La speranza e la fiducia nel destino, ormai, si erano acquietate, erano parte dello stesso sonno del suo cuore.

Una sera finì per addormentarsi prima del solito.

Si sentiva bene, anche se riuscì a stento a posare il libro che aveva appena finito di leggere sul comodino, vicino a un flaconcino da poco svuotato.

Placidamente raggiunse il cuore e i suoi sogni.

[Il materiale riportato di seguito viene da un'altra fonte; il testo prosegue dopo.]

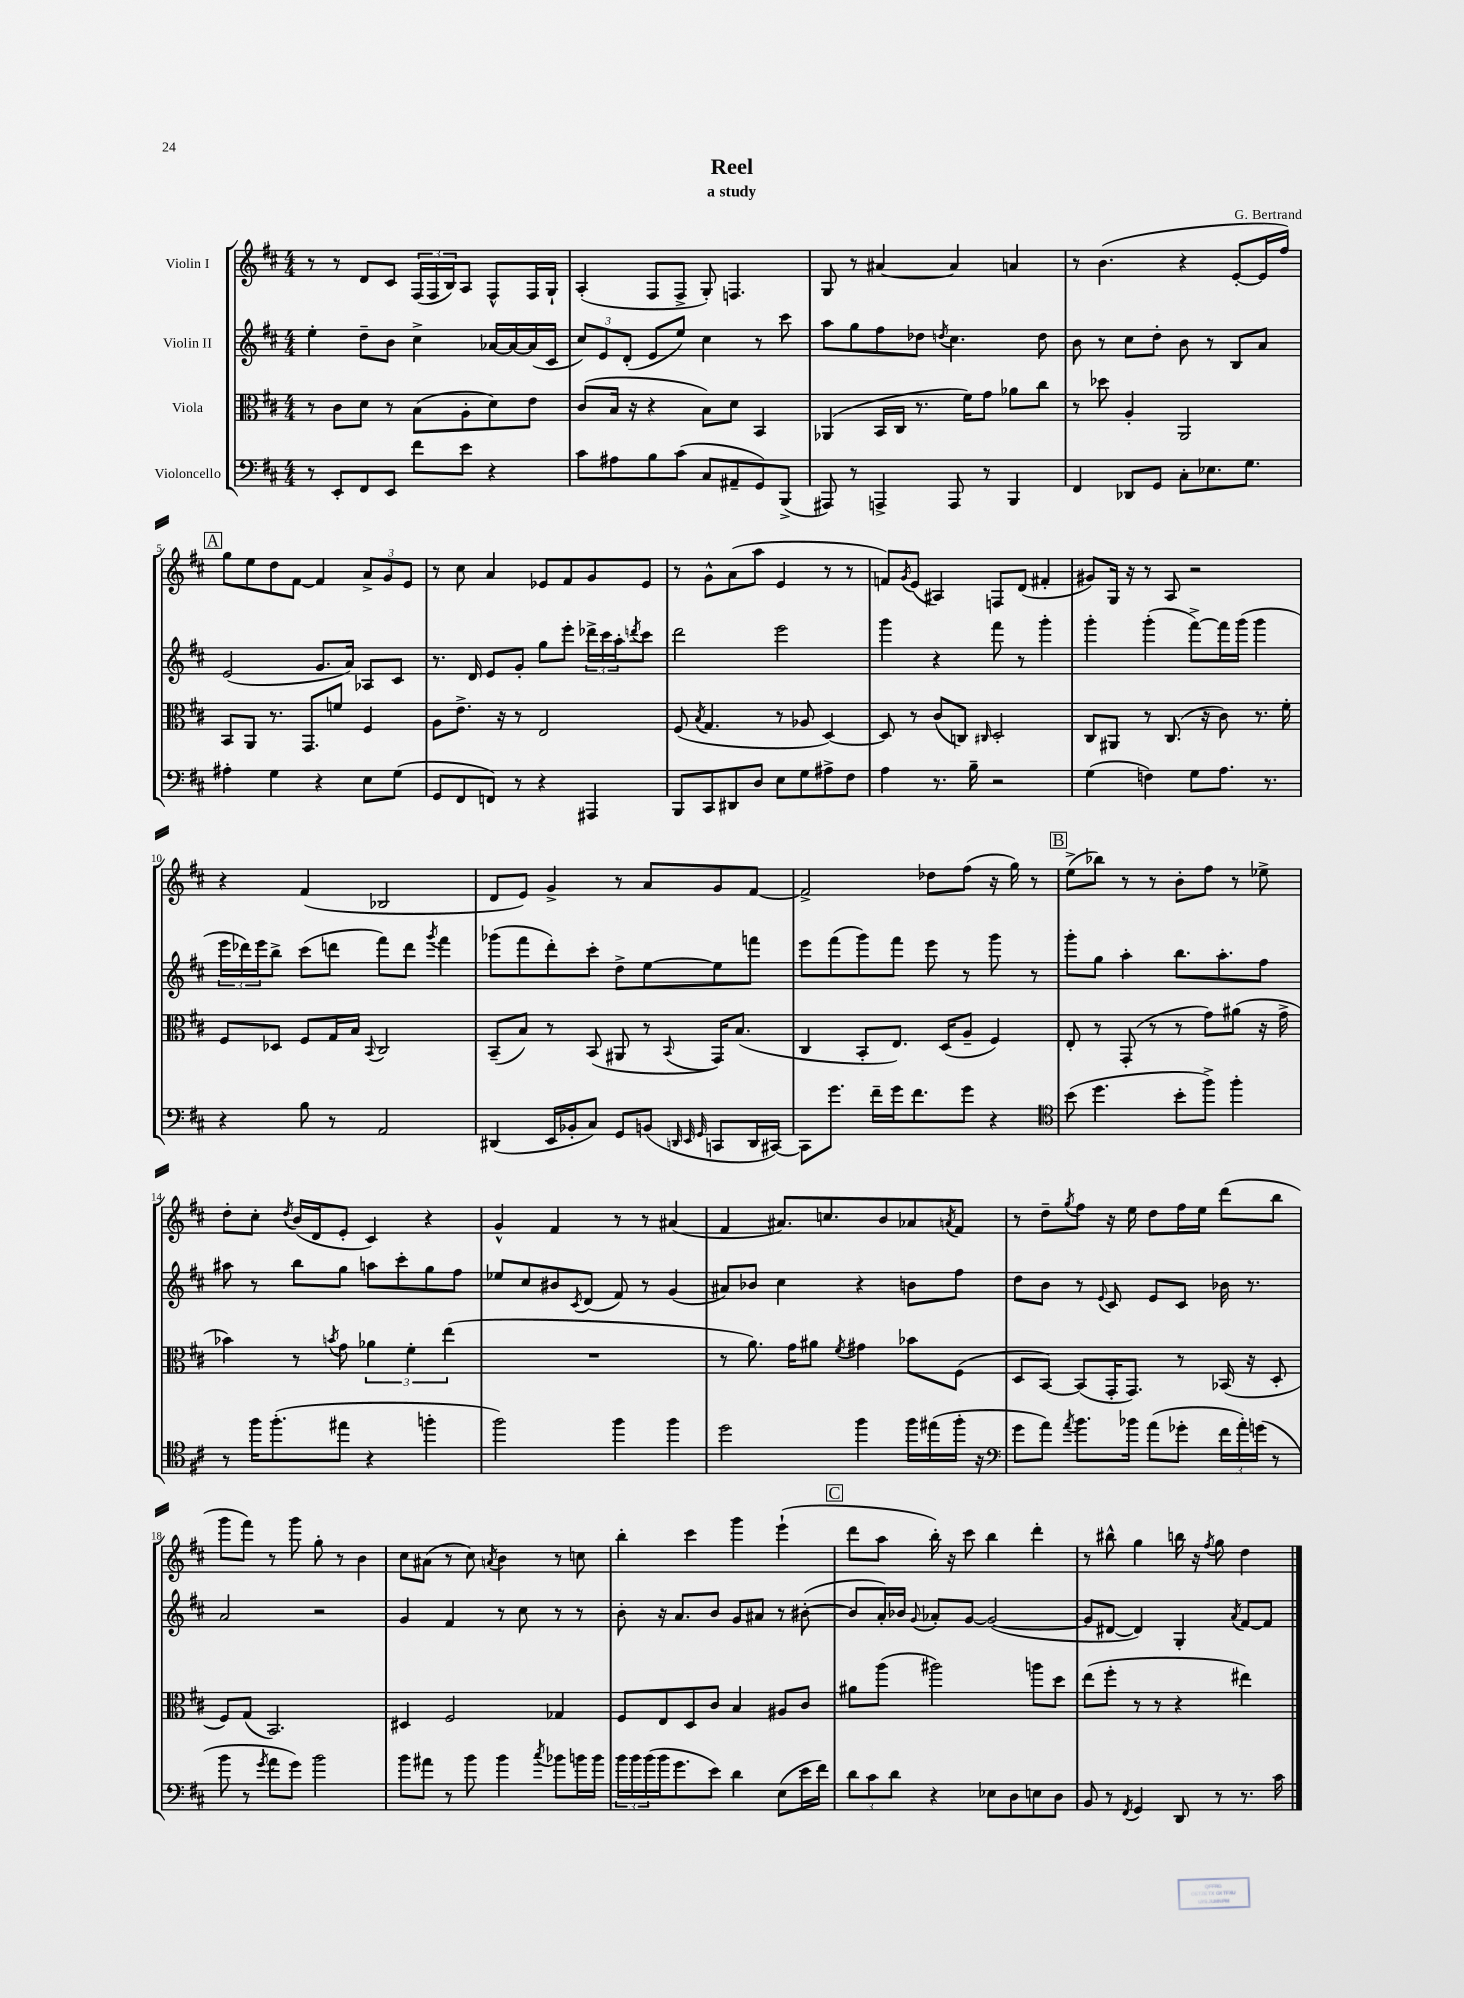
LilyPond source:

\header { title = "Reel" composer = "G. Bertrand" subtitle = "a study" }
<<
\new StaffGroup <<
\new Staff = "s0" \with { instrumentName = "Violin I" } {
    \clef treble \key d \major \numericTimeSignature \time 4/4
    r8 r8 d'8 cis'8 \tuplet 3/2 { fis16( fis16 b16) } a8 fis8-^ fis16 g16-! |
    a4-.( fis8 fis8-> g8-.) f4. |
    g8 r8 ais'4~ ais'4 a'4 |
    r8 b'4.( r4 e'8~-. e'16 fis''16) |
    \mark \markup { \box "A" } g''8 e''8 d''8 fis'8~ fis'4 \tuplet 3/2 { a'8-> g'8 e'8 } |
    r8 cis''8 a'4 ees'8 fis'8 g'8 ees'8 |
    r8 g'8-^ a'8( a''8 e'4 r8 r8 |
    f'8) \acciaccatura { g'8 } e'8( ais4) f8 d'8( fis'4-. |
    gis'8) g16 r16 r8 a8 r2 |
    r4 fis'4( bes2 |
    d'8 e'8) g'4-> r8 a'8 g'8 fis'8~ |
    fis'2-> des''8 fis''8( r16 g''16) r8 |
    \mark \markup { \box "B" } e''8->( bes''8) r8 r8 b'8-. fis''8 r8 ees''8-> |
    d''8-. cis''8-. \acciaccatura { d''8 } b'16( d'16 e'8-. cis'4) r4 |
    g'4-^ fis'4 r8 r8 ais'4( |
    fis'4 ais'8.) c''8. b'8 aes'8 \acciaccatura { a'8 } fis'8 |
    r8 d''8-- \acciaccatura { g''8 } fis''8 r16 e''16 d''8 fis''16 e''16 d'''8( b''8 |
    g'''8 fis'''8) r8 g'''8 g''8-. r8 b'4 |
    cis''8 ais'8( r8 cis''8) \acciaccatura { a'8 } b'4 r8 c''8 |
    b''4-. cis'''4 g'''4 e'''4-!( |
    \mark \markup { \box "C" } d'''8 a''8 b''16-.) r16 cis'''8 b''4 d'''4-. |
    r8 bis''8-^ g''4 b''16 r16 \acciaccatura { fis''8 } g''8 d''4 \bar "|." |
}
\new Staff = "s1" \with { instrumentName = "Violin II" } {
    \clef treble \key d \major \numericTimeSignature \time 4/4
    e''4-. d''8-- b'8 cis''4-> aes'16~ aes'16~ aes'16( cis'16 |
    \tuplet 3/2 { cis''8) e'8 d'8-.( } e'8 e''8) cis''4 r8 cis'''8 |
    a''8 g''8 fis''8 des''8 \acciaccatura { d''8 } cis''4. d''8 |
    b'8 r8 cis''8 d''8-. b'8 r8 b8 a'8 |
    \mark \markup { \box "A" } e'2( g'8. a'16) aes8 cis'8 |
    r8. d'16 e'8 g'8-. g''8 e'''8-. \tuplet 3/2 { des'''16-> cis'''16 a''16-. } \acciaccatura { d'''8 } cis'''8 |
    d'''2 e'''2 |
    g'''4 r4 fis'''8 r8 g'''4-. |
    g'''4-. g'''4-.( fis'''8~->) fis'''16 g'''16( g'''4 |
    \tuplet 3/2 { e'''16 des'''16) e'''16 } b''8-> cis'''8( d'''8 fis'''8) d'''8 \acciaccatura { g'''8 } fis'''4 |
    ges'''8( fis'''8 d'''8-.) cis'''8-. d''8-> e''8~ e''8 f'''8 |
    e'''8 fis'''8( g'''8) fis'''8 e'''8 r8 g'''8 r8 |
    \mark \markup { \box "B" } g'''8-. g''8 a''4-. b''8. a''8.-. fis''8 |
    ais''8 r8 b''8 g''8 a''8 cis'''8-. g''8 fis''8 |
    ees''8 cis''8 bis'8 \acciaccatura { cis'8 } d'8( fis'8) r8 g'4( |
    ais'8) bes'8 cis''4 r4 b'8 fis''8 |
    d''8 b'8 r8 \appoggiatura { e'8 } cis'8 e'8 cis'8 bes'16 r8. |
    a'2 r2 |
    g'4 fis'4 r8 cis''8 r8 r8 |
    b'8-. r16 a'8. b'8 g'8 ais'8 r8 bis'8~-.( |
    \mark \markup { \box "C" } bis'8 a'16-.) bes'16 \appoggiatura { g'8 } aes'8-. g'8~ g'2~( |
    g'8 dis'8~ dis'4) g4-. \acciaccatura { a'8 } fis'8~ fis'8 \bar "|." |
}
\new Staff = "s2" \with { instrumentName = "Viola" } {
    \clef alto \key d \major \numericTimeSignature \time 4/4
    r8 cis'8 d'8 r8 b8( a8-. d'8) e'8 |
    cis'8( b16 r16 r4 b8) d'8 b,4 |
    aes,4( b,16 cis16 r8. fis'16) g'8 aes'8 cis''8 |
    r8 des''8 a4-. a,2 |
    \mark \markup { \box "A" } b,8 a,8 r8. g,8. f'8 fis4 |
    a8 e'8.-> r16 r8 e2 |
    fis8( \acciaccatura { b8 } g4. r8 aes8 d4~) |
    d8 r8 cis'8( c8) \grace { cis16 } d2-. |
    cis8 ais,8 r8 cis8.( r16 cis'8) r8. fis'16-. |
    fis8 des8 fis8 g16 b16 \appoggiatura { b,8 } cis2 |
    b,8--( b8) r8 b,8( ais,8 r8 \appoggiatura { b,8 } g,16) b8.( |
    cis4 b,8-. e8.) d16( a8-- fis4) |
    \mark \markup { \box "B" } e8-. r8 g,8-.( r8 r8 g'8) ais'8( r16 g'16-> |
    bes'4) r8 \acciaccatura { b'8 } g'8 \tuplet 3/2 { aes'4 fis'4-. e''4( } |
    R1 |
    r8 a'8.) g'16 ais'8 \acciaccatura { fis'8 } gis'4 bes'8 fis8( |
    d8 b,8~) b,8( g,16-. g,8.) r8 bes,16( r16 d8-. |
    fis8) g8( b,2.) |
    dis4 fis2 ges4 |
    fis8 e8 d8 cis'8 b4 ais8 cis'8 |
    \mark \markup { \box "C" } ais'8 a''8( ais''2) a''8 d''8 |
    e''8( fis''8-. r8 r8 r4 eis''4) \bar "|." |
}
\new Staff = "s3" \with { instrumentName = "Violoncello" } {
    \clef bass \key d \major \numericTimeSignature \time 4/4
    r8 e,8-. fis,8 e,8 fis'8 e'8 r4 |
    cis'8 ais8 b8 cis'8( cis8 ais,8-- g,8) b,,8->( |
    ais,,8) r8 a,,4-> a,,8 r8 b,,4 |
    fis,4 des,8 g,8 cis8-. ees8. g8. |
    \mark \markup { \box "A" } ais4-. g4 r4 e8 g8( |
    g,8 fis,8 f,8) r8 r4 ais,,4 |
    b,,8 cis,8 dis,8 d8 e8 g8 ais8-> fis8 |
    a4 r8. b16-- r2 |
    g4( f4) g8 a8. r8. |
    r4 b8 r8 a,2 |
    dis,4( e,16 bes,16-. cis8) g,8 b,8( \grace { d,32 e,32 g,32 } c,8 d,16 cis,16~) |
    cis,8 g'8. fis'16-- g'16 fis'8. g'8 r4 |
    \mark \markup { \box "B" } \clef tenor b'8( d''4. b'8-. fis''8->) fis''4-. |
    r8 fis''16 fis''8.-.( eis''8 r4 f''4-. |
    fis''2) fis''4 fis''4 |
    d''2 fis''4 fis''16 eis''16( fis''16-. r16 |
    \clef bass g'8 a'8) \acciaccatura { a'8 } b'8. bes'16 a'8( ges'8-. \tuplet 3/2 { fis'16 a'16-.) g'16( } r8 |
    b'8 r8 \acciaccatura { g'8 } a'8 g'8) b'2 |
    b'8 ais'8 r8 b'8 b'4 \acciaccatura { cis''8 } bes'8 b'16 b'16 |
    \tuplet 3/2 { b'16 b'16 b'16( } b'16 g'8. e'8) d'4 e8( e'16 fis'16) |
    \mark \markup { \box "C" } \tuplet 3/2 { d'8 cis'8 d'8 } r4 ees8 d8 e8 d8 |
    b,8 r8 \acciaccatura { fis,8 } g,4 d,8 r8 r8. cis'16 \bar "|." |
}
>>
>>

La mattina dopo non si svegliò.

E continuò a sognare.


Valutazioni Giuria

7 – IL SONNO DELL’EMOZIONE – Valutazione: 21

Giud.1:
E’ chiaro fin da subito come finirà la storia ma nell’evolversi della narrazione appare a tratti discontinuo.

Giud.2:
lettura complicata, la narrazione non è lineare e non aiuta il lettore. Buon uso del vocabolario e della sintassi.

Giud.3:
Fluido, scorrevole, coerente. Forse un po’ di ripetizioni, controbilanciate però da qualche immagine (sorridere a salve, custodia di se stesso) vivida e toccante. Naufragio dolce

Giud.4:
La punteggiatura spezzetta eccessivamente i periodi, a discapito della fluidità, fin dall’inizio (vedi da “Finì” a “Il silenzio”). “il rosso del sangue che scoloriva una rosa recisa”: cosa significa?. La sintassi continua zoppicante per tutto il racconto. Certi espedienti narrativi (certe, certe, certe…) ripetuti subito dopo (senza, senza, senza…) più che dare ritmo, lo rallentano, se eccessive. “specchio tangibile” è un’immagine mal riuscita. “lo videro passare da diversi stati d’animo”… o si conclude con l’oggetto a cui passa, oppure lo videro passare “attraverso” diversi stati d’animo. “serenamante”….”Una spirale senza inizio, un ciclone senza occhio, una farfalla in un bicchiere.”: gli esempi danno tutto puorchè l’idea di “sereno”. consiglio di innamorarsi meno delle parole e sforzarsi di più sul concetto da esprimere. Le metafore si susseguono, a volte anche azzeccate, ma eccessive. sarebbe preferibile ponderare sapientemente le figure retoriche, usandole solo per impreziosire. “la mattina dopo non si svegliò”: era scontato morisse, sarebbe stato più efficace lasciarlo implicito.